_About this task:_
Please return, word for word, the lines between the line holding "want for years." and the line holding "the people there.", inclusive.

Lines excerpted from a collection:
[Start of section]

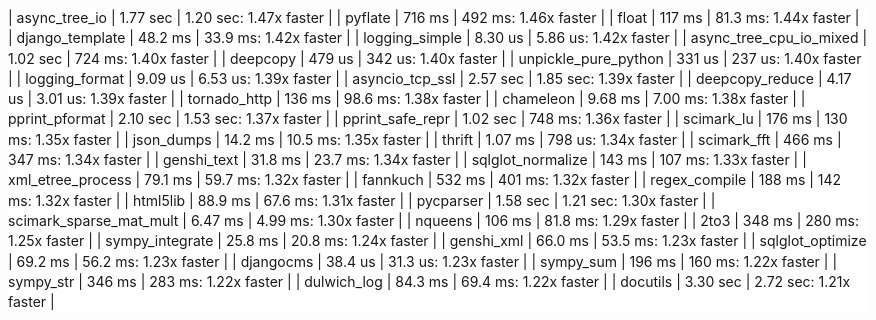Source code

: | async_tree_io            | 1.77 sec                                               | 1.20 sec: 1.47x faster                                               |
| pyflate                  | 716 ms                                                 | 492 ms: 1.46x faster                                                 |
| float                    | 117 ms                                                 | 81.3 ms: 1.44x faster                                                |
| django_template          | 48.2 ms                                                | 33.9 ms: 1.42x faster                                                |
| logging_simple           | 8.30 us                                                | 5.86 us: 1.42x faster                                                |
| async_tree_cpu_io_mixed  | 1.02 sec                                               | 724 ms: 1.40x faster                                                 |
| deepcopy                 | 479 us                                                 | 342 us: 1.40x faster                                                 |
| unpickle_pure_python     | 331 us                                                 | 237 us: 1.40x faster                                                 |
| logging_format           | 9.09 us                                                | 6.53 us: 1.39x faster                                                |
| asyncio_tcp_ssl          | 2.57 sec                                               | 1.85 sec: 1.39x faster                                               |
| deepcopy_reduce          | 4.17 us                                                | 3.01 us: 1.39x faster                                                |
| tornado_http             | 136 ms                                                 | 98.6 ms: 1.38x faster                                                |
| chameleon                | 9.68 ms                                                | 7.00 ms: 1.38x faster                                                |
| pprint_pformat           | 2.10 sec                                               | 1.53 sec: 1.37x faster                                               |
| pprint_safe_repr         | 1.02 sec                                               | 748 ms: 1.36x faster                                                 |
| scimark_lu               | 176 ms                                                 | 130 ms: 1.35x faster                                                 |
| json_dumps               | 14.2 ms                                                | 10.5 ms: 1.35x faster                                                |
| thrift                   | 1.07 ms                                                | 798 us: 1.34x faster                                                 |
| scimark_fft              | 466 ms                                                 | 347 ms: 1.34x faster                                                 |
| genshi_text              | 31.8 ms                                                | 23.7 ms: 1.34x faster                                                |
| sqlglot_normalize        | 143 ms                                                 | 107 ms: 1.33x faster                                                 |
| xml_etree_process        | 79.1 ms                                                | 59.7 ms: 1.32x faster                                                |
| fannkuch                 | 532 ms                                                 | 401 ms: 1.32x faster                                                 |
| regex_compile            | 188 ms                                                 | 142 ms: 1.32x faster                                                 |
| html5lib                 | 88.9 ms                                                | 67.6 ms: 1.31x faster                                                |
| pycparser                | 1.58 sec                                               | 1.21 sec: 1.30x faster                                               |
| scimark_sparse_mat_mult  | 6.47 ms                                                | 4.99 ms: 1.30x faster                                                |
| nqueens                  | 106 ms                                                 | 81.8 ms: 1.29x faster                                                |
| 2to3                     | 348 ms                                                 | 280 ms: 1.25x faster                                                 |
| sympy_integrate          | 25.8 ms                                                | 20.8 ms: 1.24x faster                                                |
| genshi_xml               | 66.0 ms                                                | 53.5 ms: 1.23x faster                                                |
| sqlglot_optimize         | 69.2 ms                                                | 56.2 ms: 1.23x faster                                                |
| djangocms                | 38.4 us                                                | 31.3 us: 1.23x faster                                                |
| sympy_sum                | 196 ms                                                 | 160 ms: 1.22x faster                                                 |
| sympy_str                | 346 ms                                                 | 283 ms: 1.22x faster                                                 |
| dulwich_log              | 84.3 ms                                                | 69.4 ms: 1.22x faster                                                |
| docutils                 | 3.30 sec                                               | 2.72 sec: 1.21x faster                                               |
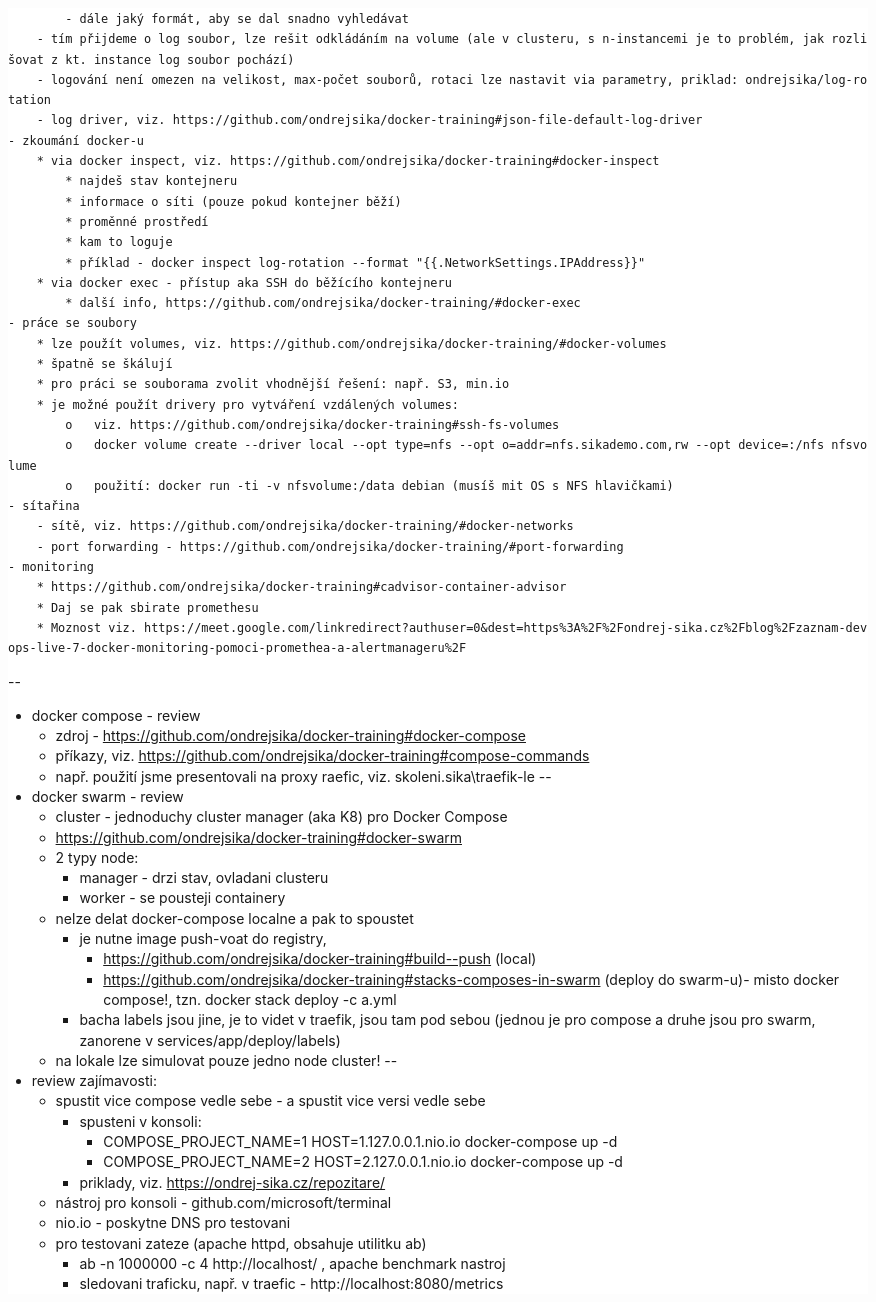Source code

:			- dále jaký formát, aby se dal snadno vyhledávat
		- tím přijdeme o log soubor, lze rešit odkládáním na volume (ale v clusteru, s n-instancemi je to problém, jak rozlišovat z kt. instance log soubor pochází)
		- logování není omezen na velikost, max-počet souborů, rotaci lze nastavit via parametry, priklad: ondrejsika/log-rotation
		- log driver, viz. https://github.com/ondrejsika/docker-training#json-file-default-log-driver
	- zkoumání docker-u
		* via docker inspect, viz. https://github.com/ondrejsika/docker-training#docker-inspect
			* najdeš stav kontejneru
			* informace o síti (pouze pokud kontejner běží)
			* proměnné prostředí
			* kam to loguje
			* příklad - docker inspect log-rotation --format "{{.NetworkSettings.IPAddress}}"
		* via docker exec - přístup aka SSH do běžícího kontejneru
			* další info, https://github.com/ondrejsika/docker-training/#docker-exec
	- práce se soubory
		* lze použít volumes, viz. https://github.com/ondrejsika/docker-training/#docker-volumes
		* špatně se škálují 
		* pro práci se souborama zvolit vhodnější řešení: např. S3, min.io
		* je možné použít drivery pro vytváření vzdálených volumes:
			o	viz. https://github.com/ondrejsika/docker-training#ssh-fs-volumes
			o	docker volume create --driver local --opt type=nfs --opt o=addr=nfs.sikademo.com,rw --opt device=:/nfs nfsvolume	
			o	použití: docker run -ti -v nfsvolume:/data debian (musíš mit OS s NFS hlavičkami)
	- sítařina
	    - sítě, viz. https://github.com/ondrejsika/docker-training/#docker-networks
		- port forwarding - https://github.com/ondrejsika/docker-training/#port-forwarding
	- monitoring
		* https://github.com/ondrejsika/docker-training#cadvisor-container-advisor
		* Daj se pak sbirate promethesu
		* Moznost viz. https://meet.google.com/linkredirect?authuser=0&dest=https%3A%2F%2Fondrej-sika.cz%2Fblog%2Fzaznam-devops-live-7-docker-monitoring-pomoci-promethea-a-alertmanageru%2F
--
* docker compose - review
	* zdroj - https://github.com/ondrejsika/docker-training#docker-compose
	* příkazy, viz.  https://github.com/ondrejsika/docker-training#compose-commands
	* např. použití jsme presentovali na proxy raefic, viz. skoleni.sika\traefik-le
--
* docker swarm - review
	- cluster - jednoduchy cluster manager (aka K8) pro Docker Compose
	- https://github.com/ondrejsika/docker-training#docker-swarm
	- 2 typy node:
		- manager - drzi stav, ovladani clusteru 
		- worker - se pousteji containery
	- nelze delat docker-compose localne a pak to spoustet
		- je nutne image push-voat do registry, 
		    - https://github.com/ondrejsika/docker-training#build--push (local)
			- https://github.com/ondrejsika/docker-training#stacks-composes-in-swarm (deploy do swarm-u)- misto docker compose!, tzn. docker stack deploy -c a.yml
		- bacha labels jsou jine, je to videt v traefik, jsou tam pod sebou (jednou je pro compose a druhe jsou pro swarm, zanorene v services/app/deploy/labels)
	- na lokale lze simulovat pouze jedno node cluster!
--
* review zajímavosti:
	* spustit vice compose vedle sebe - a spustit vice versi vedle sebe
	    - spusteni v konsoli:
			- COMPOSE_PROJECT_NAME=1 HOST=1.127.0.0.1.nio.io docker-compose up -d
			- COMPOSE_PROJECT_NAME=2 HOST=2.127.0.0.1.nio.io docker-compose up -d
		- priklady, viz. https://ondrej-sika.cz/repozitare/
    * nástroj pro konsoli - github.com/microsoft/terminal
    * nio.io - poskytne DNS pro testovani
	* pro testovani zateze (apache httpd, obsahuje utilitku ab)
		- ab -n 1000000 -c 4 http://localhost/ , apache benchmark nastroj
		- sledovani traficku, např. v traefic - http://localhost:8080/metrics    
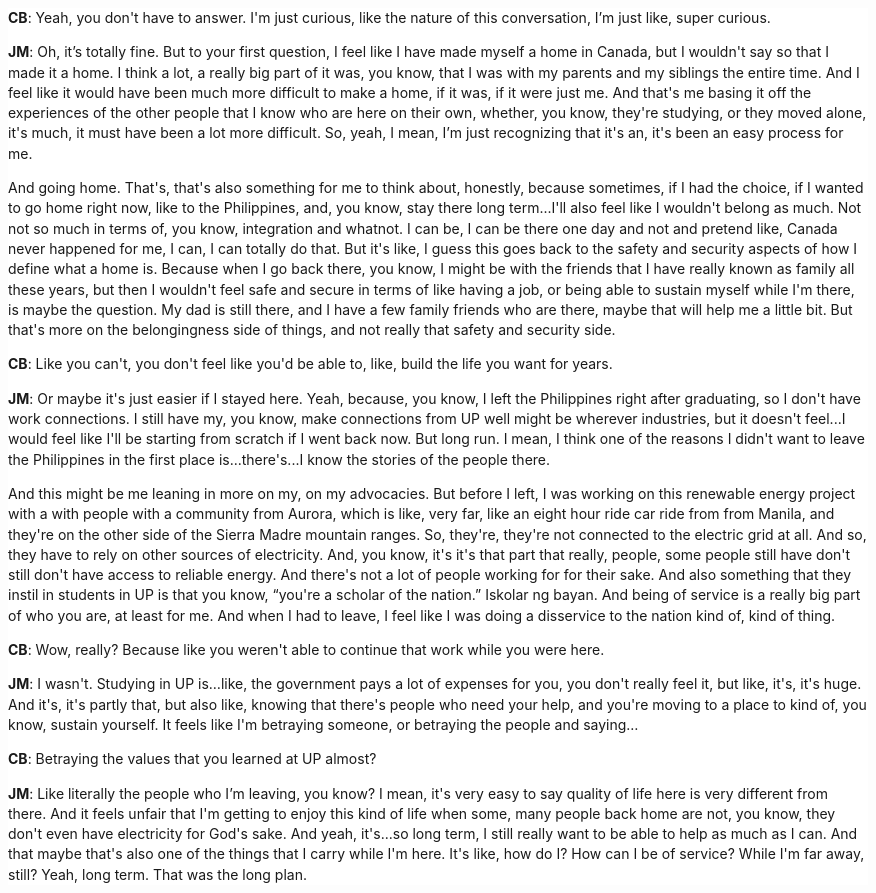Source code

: **CB**: Yeah, you don't have to answer. I'm just curious, like the nature of this conversation, I’m just like, super curious.  
 
**JM**: Oh, it’s totally fine. But to your first question, I feel like I have made myself a home in Canada, but I wouldn't say so that I made it a home. I think a lot, a really big part of it was, you know, that I was with my parents and my siblings the entire time. And I feel like it would have been much more difficult to make a home, if it was, if it were just me. And that's me basing it off the experiences of the other people that I know who are here on their own, whether, you know, they're studying, or they moved alone, it's much, it must have been a lot more difficult. So, yeah, I mean, I’m just recognizing that it's an, it's been an easy process for me. 

And going home. That's, that's also something for me to think about, honestly, because sometimes, if I had the choice, if I wanted to go home right now, like to the Philippines, and, you know, stay there long term...I'll also feel like I wouldn't belong as much. Not not so much in terms of, you know, integration and whatnot. I can be, I can be there one day and not and pretend like, Canada never happened for me, I can, I can totally do that. But it's like, I guess this goes back to the safety and security aspects of how I define what a home is. Because when I go back there, you know, I might be with the friends that I have really known as family all these years, but then I wouldn't feel safe and secure in terms of like having a job, or being able to sustain myself while I'm there, is maybe the question. My dad is still there, and I have a few family friends who are there, maybe that will help me a little bit. But that's more on the belongingness side of things, and not really that safety and security side. 
 
**CB**: Like you can't, you don't feel like you'd be able to, like, build the life you want for years. 
 
**JM**: Or maybe it's just easier if I stayed here. Yeah, because, you know, I left the Philippines right after graduating, so I don't have work connections. I still have my, you know, make connections from UP well might be wherever industries, but it doesn't feel...I would feel like I'll be starting from scratch if I went back now. But long run. I mean, I think one of the reasons I didn't want to leave the Philippines in the first place is...there's...I know the stories of the people there. 

And this might be me leaning in more on my, on my advocacies. But before I left, I was working on this renewable energy project with a with people with a community from Aurora, which is like, very far, like an eight hour ride car ride from from Manila, and they're on the other side of the Sierra Madre mountain ranges. So, they're, they're not connected to the electric grid at all. And so, they have to rely on other sources of electricity. And, you know, it's it's that part that really, people, some people still have don't still don't have access to reliable energy. And there's not a lot of people working for for their sake. And also something that they instil in students in UP is that you know, “you're a scholar of the nation.” Iskolar ng bayan. And being of service is a really big part of who you are, at least for me. And when I had to leave, I feel like I was doing a disservice to the nation kind of, kind of thing.

**CB**: Wow, really? Because like you weren't able to continue that work while you were here.

**JM**: I wasn't. Studying in UP is…like, the government pays a lot of expenses for you, you don't really feel it, but like, it's, it's huge. And it's, it's partly that, but also like, knowing that there's people who need your help, and you're moving to a place to kind of, you know, sustain yourself. It feels like I'm betraying someone, or betraying the people and saying…

**CB**: Betraying the values that you learned at UP almost?

**JM**: Like literally the people who I’m leaving, you know? I mean, it's very easy to say quality of life here is very different from there. And it feels unfair that I'm getting to enjoy this kind of life when some, many people back home are not, you know, they don't even have electricity for God's sake. And yeah, it's...so long term, I still really want to be able to help as much as I can. And that maybe that's also one of the things that I carry while I'm here. It's like, how do I? How can I be of service? While I'm far away, still? Yeah, long term. That was the long plan.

[End of section]

_Exercise solution:_
**CB**: Like you can't, you don't feel like you'd be able to, like, build the life you want for years. 
 
**JM**: Or maybe it's just easier if I stayed here. Yeah, because, you know, I left the Philippines right after graduating, so I don't have work connections. I still have my, you know, make connections from UP well might be wherever industries, but it doesn't feel...I would feel like I'll be starting from scratch if I went back now. But long run. I mean, I think one of the reasons I didn't want to leave the Philippines in the first place is...there's...I know the stories of the people there. 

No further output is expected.